A few days of hacking with Kubuntu, asking people how to do such and such, I was familiar with it. In less than four weeks I screwed it a few times. But finally, I was on a reliable operating system that I understand.

Months after, I noticed that Kubuntu is slow (not to mention how Windows was), so I tried Ubuntu 7.04. It was a lot faster. Besides, it was the first time to see a cube and such wonderful effects with Beryl.

Now I am on my new laptop, with Ubuntu 7.10, having compiz-fusion running all the time, with all features working perfectly, thanks to Ubuntu Forums. I can comfortably say now that I am not lacking any functionality. I have not turned on a windows for a complete month, and I needn't. My new Laptop (with 2GB memory) needs at least 7 minutes to run Vista, and that is simply a waste of time. It shuts down in 3 minutes. That is, if I started Vista three times a day, I am wasting 2% of my life waiting my computer. Not even counting the amount of time due to the fact that Windows runs slowly. However, the latest Ubuntu starts in exactly one minute, and turns off in a half. And it perfectly does the job.

Now I have more than 30 Linux CDs. The distributions I have are Ubuntu, Kubuntu, Xubuntu, Gobuntu, Fedora, openSUSE, DSL (damn small linux), Mandrake, Simply MEPIS and Debian. And here goes the golden rule to fully depend on Linux:

Believe it or not, it is definitely doable in Linux, you just didn't search enough. Grasping the main ideas of Linux took me less than two weeks, just because I kept running it, and I did not return to MS Windows after the first failure.

Friday, February 15, 2008

Have a real experience of chatting

Warning: If you are a Linux user, you probably don't need to read the following.

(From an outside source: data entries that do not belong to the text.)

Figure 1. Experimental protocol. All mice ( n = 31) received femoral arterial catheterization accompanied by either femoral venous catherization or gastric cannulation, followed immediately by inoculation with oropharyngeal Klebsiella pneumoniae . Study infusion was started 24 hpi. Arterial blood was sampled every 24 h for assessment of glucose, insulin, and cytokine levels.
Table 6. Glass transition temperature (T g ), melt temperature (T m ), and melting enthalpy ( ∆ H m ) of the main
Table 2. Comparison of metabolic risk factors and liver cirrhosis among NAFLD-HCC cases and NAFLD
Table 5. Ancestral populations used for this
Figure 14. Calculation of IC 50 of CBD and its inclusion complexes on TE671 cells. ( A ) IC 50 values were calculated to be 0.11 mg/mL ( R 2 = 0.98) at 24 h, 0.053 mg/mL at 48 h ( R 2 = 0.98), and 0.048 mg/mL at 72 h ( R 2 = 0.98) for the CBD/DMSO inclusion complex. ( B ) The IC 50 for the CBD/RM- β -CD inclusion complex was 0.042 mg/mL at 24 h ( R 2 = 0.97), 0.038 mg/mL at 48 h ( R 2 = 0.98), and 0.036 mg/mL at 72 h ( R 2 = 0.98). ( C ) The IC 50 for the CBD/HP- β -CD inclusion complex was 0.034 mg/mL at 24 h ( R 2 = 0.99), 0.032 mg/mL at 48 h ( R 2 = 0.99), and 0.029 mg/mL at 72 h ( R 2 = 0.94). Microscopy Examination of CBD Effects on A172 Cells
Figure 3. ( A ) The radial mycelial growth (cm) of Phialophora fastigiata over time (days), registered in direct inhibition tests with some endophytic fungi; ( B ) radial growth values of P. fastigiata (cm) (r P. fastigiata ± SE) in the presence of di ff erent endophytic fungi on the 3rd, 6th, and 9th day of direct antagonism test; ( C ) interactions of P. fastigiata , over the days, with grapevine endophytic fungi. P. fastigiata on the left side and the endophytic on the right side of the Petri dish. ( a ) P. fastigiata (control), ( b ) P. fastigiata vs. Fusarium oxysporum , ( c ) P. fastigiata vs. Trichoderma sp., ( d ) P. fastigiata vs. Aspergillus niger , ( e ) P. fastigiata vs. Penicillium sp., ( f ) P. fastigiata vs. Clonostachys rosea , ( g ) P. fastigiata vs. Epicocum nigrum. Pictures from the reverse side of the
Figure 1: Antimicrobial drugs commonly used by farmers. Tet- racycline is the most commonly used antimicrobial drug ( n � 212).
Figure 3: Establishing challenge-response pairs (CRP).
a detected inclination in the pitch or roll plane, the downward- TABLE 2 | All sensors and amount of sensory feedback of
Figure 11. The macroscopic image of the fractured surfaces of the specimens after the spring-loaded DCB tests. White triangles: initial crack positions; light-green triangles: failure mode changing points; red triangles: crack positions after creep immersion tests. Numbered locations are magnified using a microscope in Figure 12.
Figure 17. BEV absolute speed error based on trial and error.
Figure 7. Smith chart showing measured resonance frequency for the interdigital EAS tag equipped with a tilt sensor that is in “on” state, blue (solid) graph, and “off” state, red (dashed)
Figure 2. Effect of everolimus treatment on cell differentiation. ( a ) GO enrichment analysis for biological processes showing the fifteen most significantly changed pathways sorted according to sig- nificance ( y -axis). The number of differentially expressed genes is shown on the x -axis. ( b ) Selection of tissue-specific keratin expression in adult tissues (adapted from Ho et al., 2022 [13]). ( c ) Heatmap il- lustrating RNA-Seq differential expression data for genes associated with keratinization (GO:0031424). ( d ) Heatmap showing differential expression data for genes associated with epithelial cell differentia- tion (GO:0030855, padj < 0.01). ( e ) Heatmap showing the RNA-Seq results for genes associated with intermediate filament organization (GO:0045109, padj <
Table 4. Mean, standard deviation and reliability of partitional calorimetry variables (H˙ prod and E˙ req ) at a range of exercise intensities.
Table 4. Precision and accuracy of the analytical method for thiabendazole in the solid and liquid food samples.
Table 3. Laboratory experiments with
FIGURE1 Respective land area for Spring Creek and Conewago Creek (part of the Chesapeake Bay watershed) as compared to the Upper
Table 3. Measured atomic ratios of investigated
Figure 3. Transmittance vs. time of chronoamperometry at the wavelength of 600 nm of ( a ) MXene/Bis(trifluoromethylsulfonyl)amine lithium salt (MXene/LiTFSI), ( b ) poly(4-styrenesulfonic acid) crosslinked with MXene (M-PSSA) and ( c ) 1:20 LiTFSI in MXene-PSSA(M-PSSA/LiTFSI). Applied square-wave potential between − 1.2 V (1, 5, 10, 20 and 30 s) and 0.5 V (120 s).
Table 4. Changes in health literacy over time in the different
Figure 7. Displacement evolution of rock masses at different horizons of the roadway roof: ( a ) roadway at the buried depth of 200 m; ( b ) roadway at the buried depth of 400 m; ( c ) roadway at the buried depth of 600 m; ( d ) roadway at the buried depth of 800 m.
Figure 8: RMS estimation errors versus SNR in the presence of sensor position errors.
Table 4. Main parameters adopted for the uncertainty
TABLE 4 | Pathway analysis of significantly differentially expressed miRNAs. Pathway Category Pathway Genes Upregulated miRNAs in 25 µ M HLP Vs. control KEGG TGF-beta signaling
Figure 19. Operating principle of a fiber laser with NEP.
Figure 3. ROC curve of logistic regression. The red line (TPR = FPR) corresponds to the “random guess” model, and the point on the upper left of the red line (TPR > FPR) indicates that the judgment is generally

I was amazed recently that one of my friends doesn't know an alternative of MSN messenger. The stranger fact is that he also keeps Google Talk running. If you are looking for a memory efficient, lightweight (processor efficient), and space efficient instant messenger, you have reached the right place.

Out of this result list I will pick Pidgin, my favorite instant messenger. It works on all platforms, may be used to be portable, and it really does the job. You can assign it to login with more than one account. it works with any thinkable type of accounts you have. MSN, Google, AIM, IRC, XMMP and Yahoo are the only types I can recognize from its list.

It has the default options to be available, offline or away. But, it is way better than that. You can click the status combo box to add a "status" option. A status can be, for example, online at a Google account, Chatty at the other Google account having a special message, Offline at AIM, Invisible at MSN, and Available at the other MSN having a different message. You can make as many status options as you like and describe them by names. You can have some accounts with saved passwords and ones without. Everything is doable through a very intuitive graphical user interface. A few clicks and you will really customize your instant messenger to work through a single lightweight window. Just give it a try. It even has a spelling checker. The reason warning Linux users reading this is that almost all Linux instant messengers are similar in this extensible functionality.

Anyway, I should leave you with at least one warning. Pidgin does not run audio / video chats, at least for the time being.

What to blog about?

Well, isn't the time suitable to blog? Having just finished my exams, I should post a couple of posts in this one year old, though still empty, blog. So, what to blog about? I will begin by some how-tos. It happened to me a lot that I wondered how to. Typing a how to question in Google led me many times to a blog. No wonder that there are many how-tos on the web, especially if I started writing some.